Multi Grained Thepla with Tomato Garlic Chutney

Multi Grained Thepla with Tomato Garlic Chutney

Prep: 50 minutes

Cook: 30 minutes

Method: Easy

Course: Bread

Type: Gujarati

The popular gujarati snack served with tangy tomato garlic chutney is completely satiating


  • Whole wheat flour (atta) ⅔ cup
  • Sorghum (jowar) flour ⅔ cup
  • Gram flour (besan) ⅔ cup
  • Green chillies, cerushed 2
  • Red chilli powder 1 tsp
  • Turmeric powder ½ tsp
  • Ginger-garlic paste 1 tbsp
  • Carom seeds (ajwain) 1 tsp
  • Asafoetida (hing) 1 pinch
  • Fresh fenugreek leaves (methi), chopped ½ medium bunch
  • Coriander powder 1 tsp
  • Cumin powder 1 tsp
  • Salt to taste
  • Oil as required
  • Tomato garlic chutney
  • Tomatoes, roughly chopped 1 kg
  • Garlic cloves, chopped 2
  • Oil 1 tbsp
  • Medium onion, chopped 1
  • Ginger, cut into thin strips 2 tsps
  • Red chilli powder 1 tsp
  • Salt 2 tsps
  • Sugar ½ cup
  • Black cardamoms, crushed ¾ tsp
  • Raisins 4 tsps
  • Almonds, blanched and peeled 10
  • Vinegar 1½ tbsps


  • Take whole wheat flour, sorghum flour and gram flour in a mixing bowl.

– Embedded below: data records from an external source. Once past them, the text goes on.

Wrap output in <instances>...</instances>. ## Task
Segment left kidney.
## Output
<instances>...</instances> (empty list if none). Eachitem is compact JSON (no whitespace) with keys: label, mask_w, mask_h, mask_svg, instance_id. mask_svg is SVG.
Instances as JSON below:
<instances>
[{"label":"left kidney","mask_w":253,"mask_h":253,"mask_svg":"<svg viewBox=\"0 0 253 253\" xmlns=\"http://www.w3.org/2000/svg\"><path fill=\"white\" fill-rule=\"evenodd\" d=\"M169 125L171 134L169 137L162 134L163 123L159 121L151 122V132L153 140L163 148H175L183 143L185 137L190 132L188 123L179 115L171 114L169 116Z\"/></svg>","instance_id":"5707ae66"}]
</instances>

Add green chillies, red chilli powder, turmeric powder, ginger-garlic paste, carom seeds, asafoetida, fenugreek leaves, coriander powder, cumin powder and salt and mix well. Add water as required and knead into a soft dough.
  • Add 1 tsp oil and knead again. Cover the dough with a damp cloth and rest for 15 minutes.
  • Divide the dough into small equal portions and shape them into balls. Roll each ball into a roti.
  • Heat a non-stick tawa, and cook each roti on it, turning sides and brushing a little oil, till they are evenly cooked on both sides. Arrange them on a serving platter.
  • To make tomato garlic chutney, heat oil in a non-stick pan, add garlic, onion and ginger and saute till onion becomes translucent.
  • Add red chilli powder and saute for 1-2 minutes. Add tomatoes and salt and mix well. Saute on medium heat till tomatoes become pulpy.
  • Add sugar and cook, stirring occasionally, till the mixture thickens.
  • Add black cardamoms, raisins, almonds and vinegar and cook till the mixture gets a chutney consistency.
  • Transfer into a serving bowl and serve with thepla.